In vier Teilen zeigen wir Ausschnitte aus dem Buch. Im ersten Teil wird die Neuronetz-Technik vorgestellt. Der Roman beginnt wie ein Krimi. Es geht um einen Mord an einer Schauspielerin, den Kommissarin Domna Chacal aufklären soll. Dazu befragt sie den Ex-Geliebten der Ermordeten Adam Ox und steigt ein in die Welt der „Neuronetzer“ (NN).

Ein Talk unter Vernetzten brachte alles ans Tageslicht, was dem Hirn auf der Zunge lag. Eine einmalige Anmeldung beim Neurocenter (NC) genügte, um zum Kreis der NN zu gehören. Das Center übernahm die technische Konfiguration, Wartung und die rechtzeitige automatische Ladung.

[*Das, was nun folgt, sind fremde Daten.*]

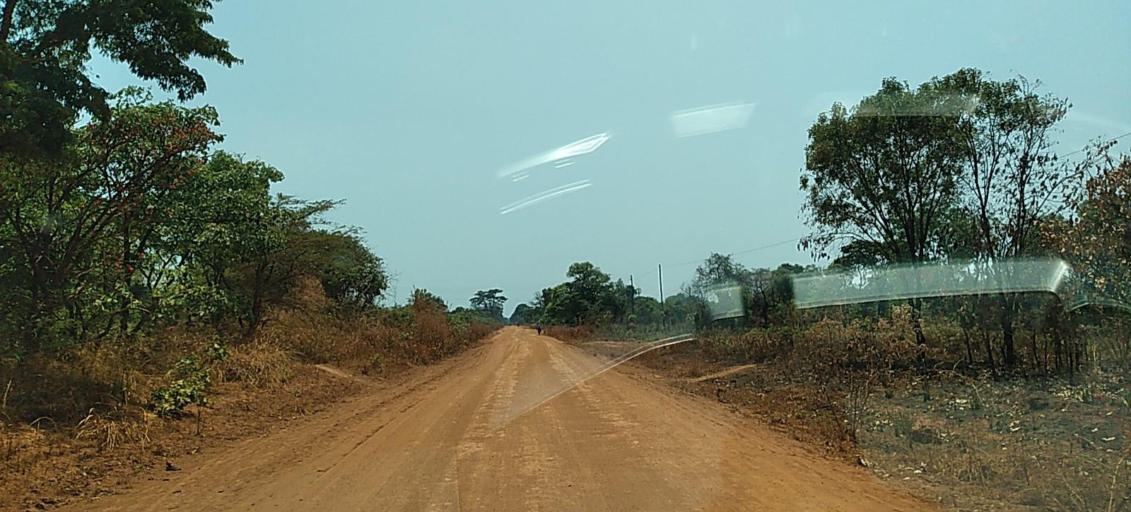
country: CD
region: Katanga
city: Kipushi
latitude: -11.9679
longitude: 26.9015
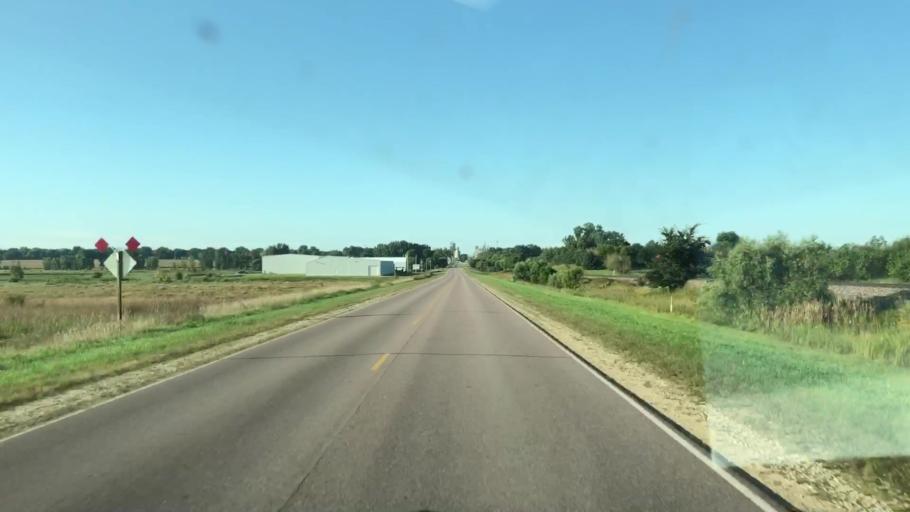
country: US
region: Iowa
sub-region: O'Brien County
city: Sheldon
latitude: 43.2025
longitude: -95.8455
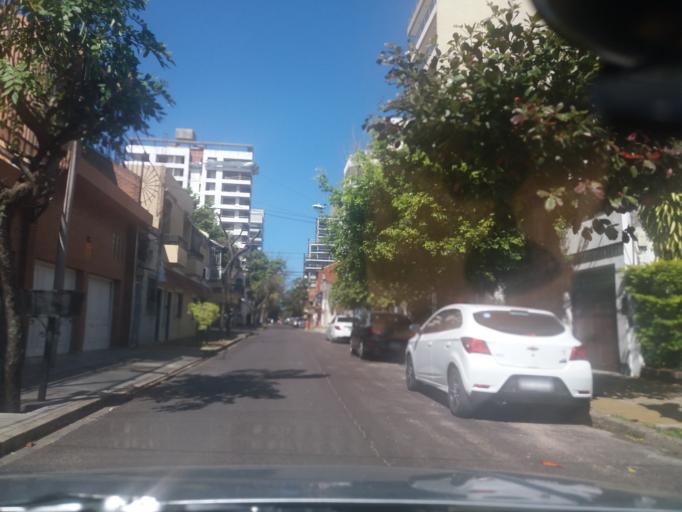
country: AR
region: Corrientes
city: Corrientes
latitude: -27.4664
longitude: -58.8467
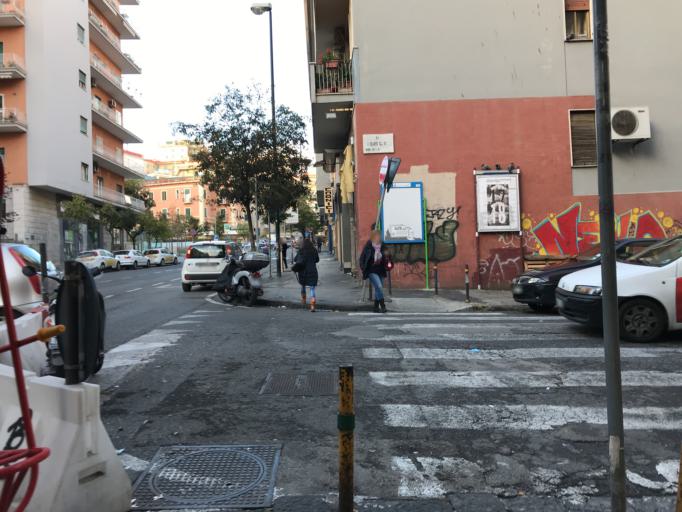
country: IT
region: Campania
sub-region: Provincia di Napoli
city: Napoli
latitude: 40.8525
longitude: 14.2305
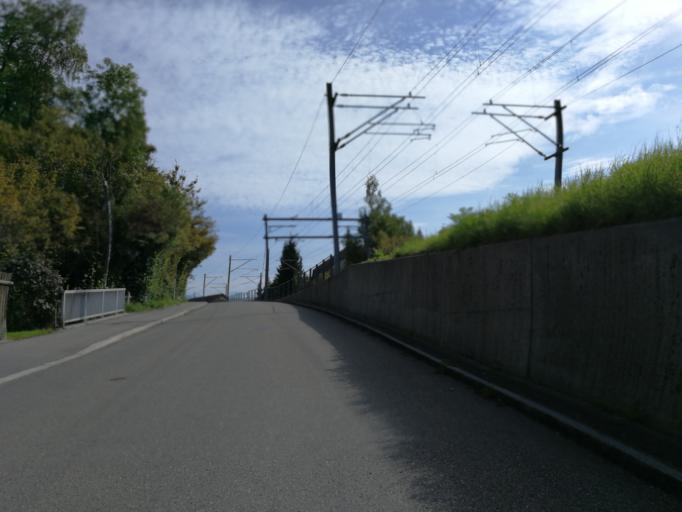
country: CH
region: Zurich
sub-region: Bezirk Meilen
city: Obermeilen
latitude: 47.2645
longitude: 8.6647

Ein Netzwerk, das es der Bevölkerung ermöglicht, an den Gedanken der Mitmenschen teilzuhaben, aber gleichzeitig jede Intimität unterbindet. Diese Möglichkeit macht es der Kommissarin im Roman leicht, schnell zu klären, ob Adam Ox schuld war am Tod seiner Exfreundin.

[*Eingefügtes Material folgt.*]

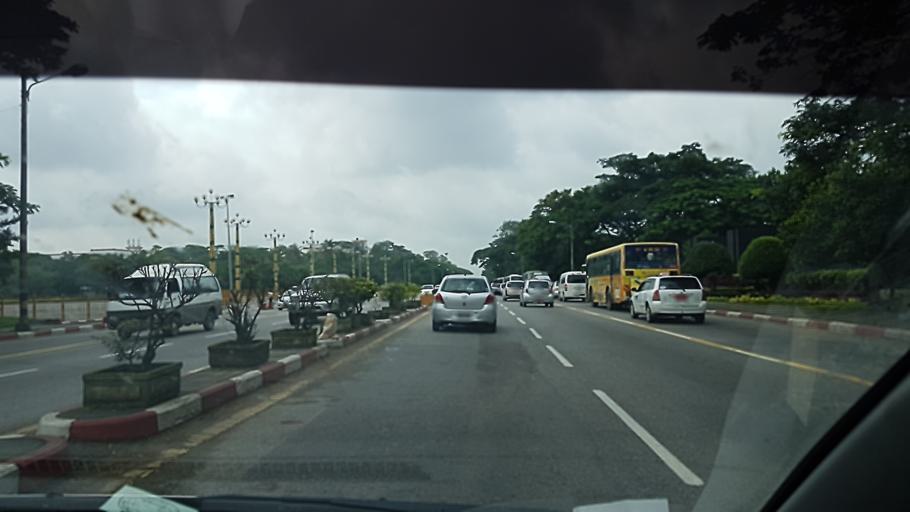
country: MM
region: Yangon
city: Yangon
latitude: 16.7969
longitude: 96.1392
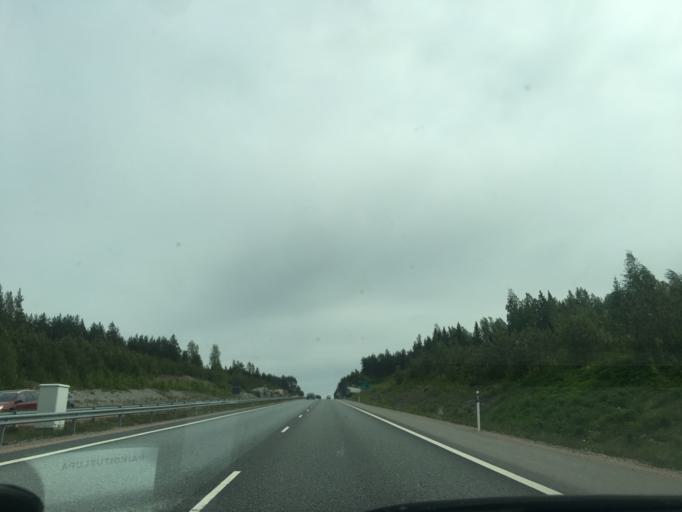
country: FI
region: Varsinais-Suomi
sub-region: Salo
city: Suomusjaervi
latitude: 60.3781
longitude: 23.6314
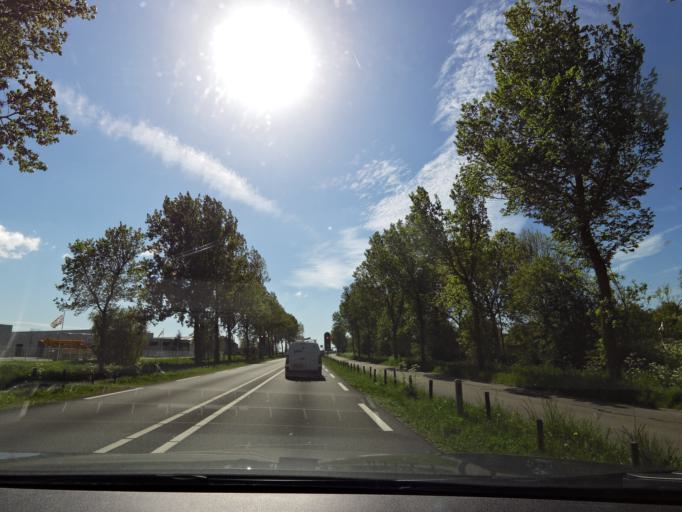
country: NL
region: Zeeland
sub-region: Schouwen-Duiveland
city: Bruinisse
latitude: 51.6470
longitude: 4.0053
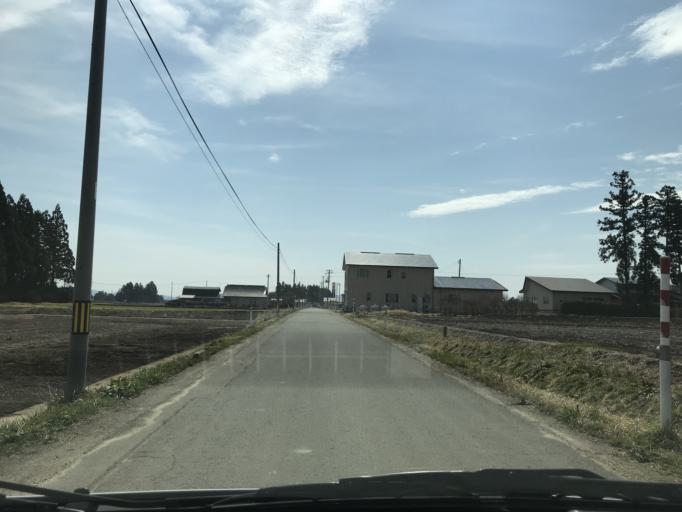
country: JP
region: Iwate
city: Mizusawa
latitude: 39.1404
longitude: 141.0438
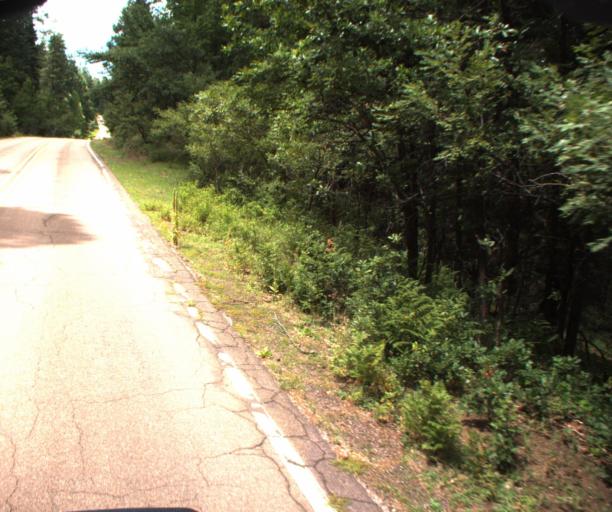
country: US
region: Arizona
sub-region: Navajo County
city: Pinetop-Lakeside
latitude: 34.0298
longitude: -109.7537
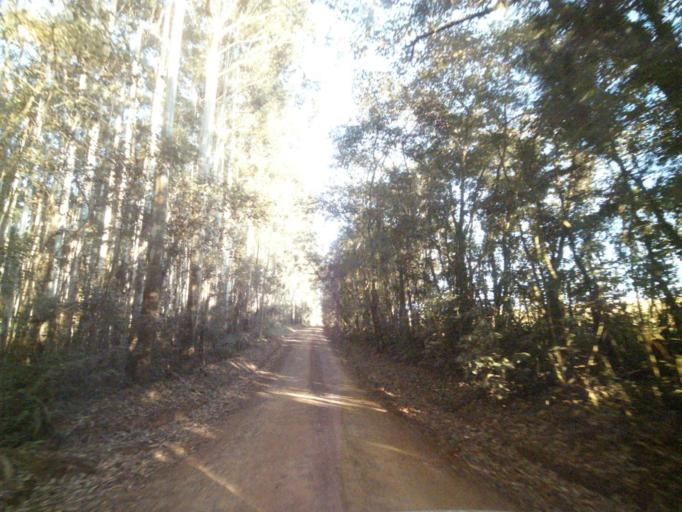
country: BR
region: Parana
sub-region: Telemaco Borba
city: Telemaco Borba
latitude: -24.5129
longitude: -50.6035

Das Neuronetz war funktionell in der Lage, sämtliche Aktivmuster des Hirns abzubilden. Jedem Buchstaben, jeder Silbe, sämtlichen gedachten oder ausgesprochenen Wörtern und Äußerungen entsprachen spezifische Aktivmuster des Gehirns. Im Neurocenter wurden alle registrierten Hirnmuster gesammelt und archiviert.

In dieser Welt gibt es im Roman von Koese nur noch wenige, die ihre Privatsphäre wahren und sich nicht dem Netzwerk anschließen.

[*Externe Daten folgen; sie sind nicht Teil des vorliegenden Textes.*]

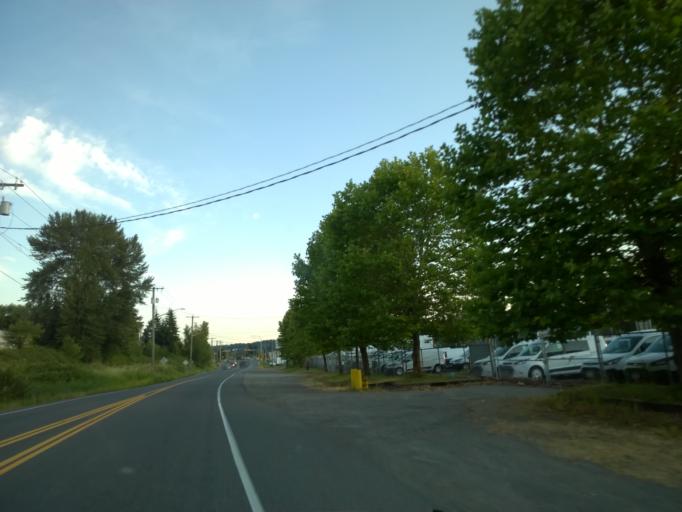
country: US
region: Washington
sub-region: King County
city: Woodinville
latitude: 47.7713
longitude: -122.1539
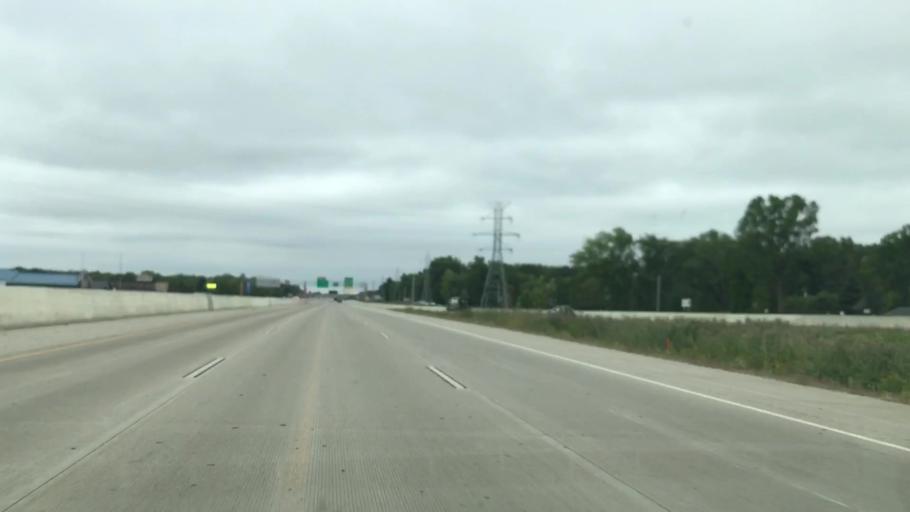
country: US
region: Wisconsin
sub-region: Brown County
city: Suamico
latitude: 44.5895
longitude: -88.0487
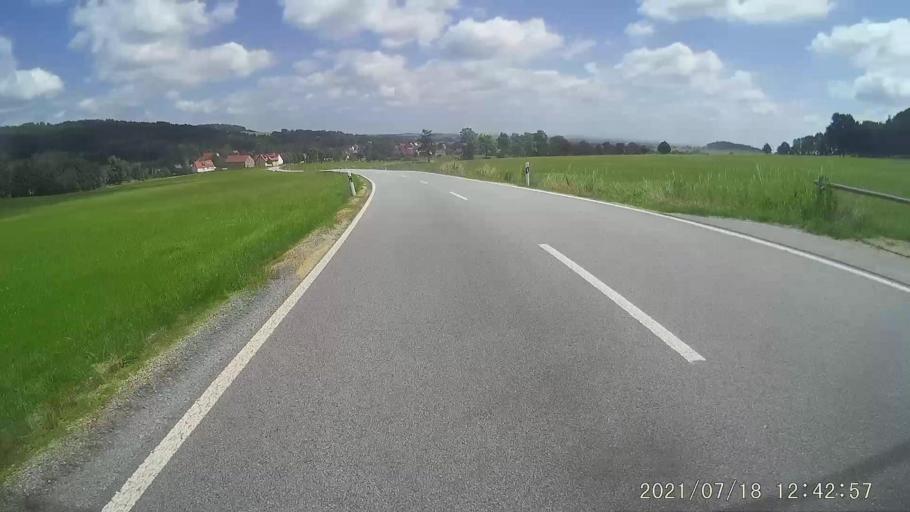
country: DE
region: Saxony
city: Konigshain
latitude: 51.1849
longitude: 14.8356
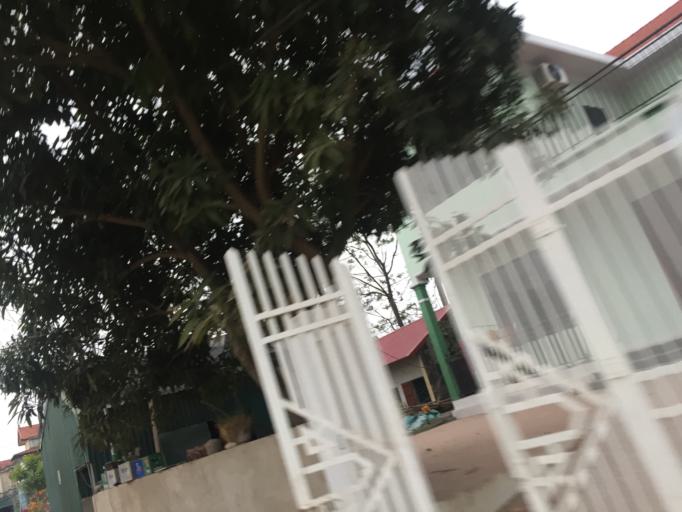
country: VN
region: Hung Yen
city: Van Giang
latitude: 20.9689
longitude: 105.9161
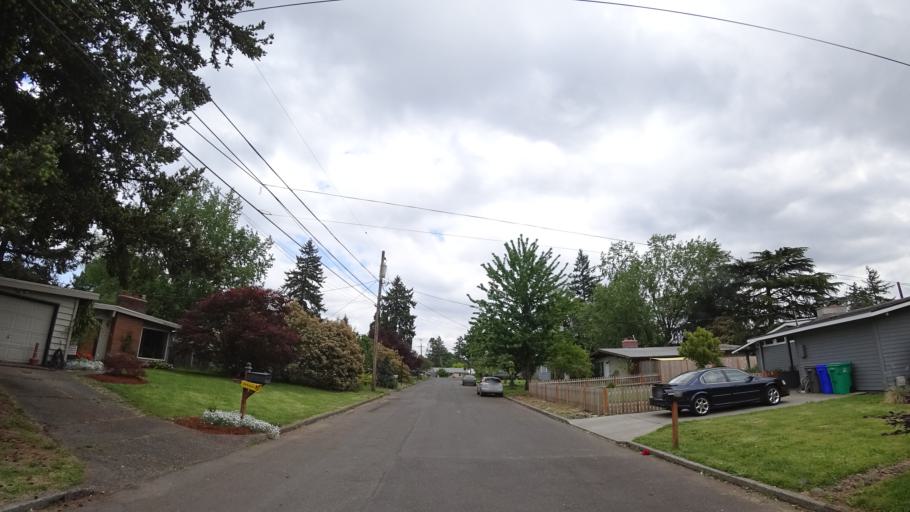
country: US
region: Oregon
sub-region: Multnomah County
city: Lents
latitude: 45.5073
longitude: -122.5441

Illustration von Stefan Ambs, die passend zu unserer Reihe angefertigt wurde
Illustration von Stefan Ambs

Die Fraktion der Abtrünnigen wird dabei als Lügner abgestempelt, als die Gruppe, die etwas zu verheimlichen hat und somit an den Rand der Gesellschaft gedrängt wird. Die Kommissarin Domna Chacal scheint das Netz aber nicht nur aufgrund beruflicher Vorteile positiv zu sehen.

Es rührte Chacal, wenn sie daran dachte, dass das Netz für eine gewisse Gleichheit unter den Menschen sorgte. Es nahm keine Rücksicht auf soziale Stellung, Grad der Bildung oder Dicke des Portemonnaies.

Aber wie funktioniert diese Erfindung? Wie gelingt es den Menschen in dieser Fantasiewelt, ihre Gedanken mit anderen zu teilen? Tizia Koese beschreibt es folgendermaßen:

Die Neurotechnik war nicht mehr und nicht weniger als eine 1:1-Abbildung dessen, was im Hirn gedanklich vorging. Die Datenübertragung lief mit einer Verzögerung von nur einer Sekunde in Echtzeit ab. Dies geschah durch funktionstüchtige Algorithmen, die mit einer Wahrscheinlichkeit von bis zu 99,99 Prozent Treffer landeten in der Form, wie der fleißig fabulierende Gesprächspartner es intendierte. Der Funktionsweise des Neuronetzes lagen nicht nur Algorithmen zugrunde, sie fußte darüber hinaus auf das, was an neuesten Erkenntnissen über elektromagnetische Impulse und variierende Spannungsverhältnisse des Hirns vorlag und schloss auch komplexe chemisch-physikalische Prozesse ein, die im Inneren der milliardenfach vorhandenen, synaptisch miteinander verknüpften Nervenzellen abliefen.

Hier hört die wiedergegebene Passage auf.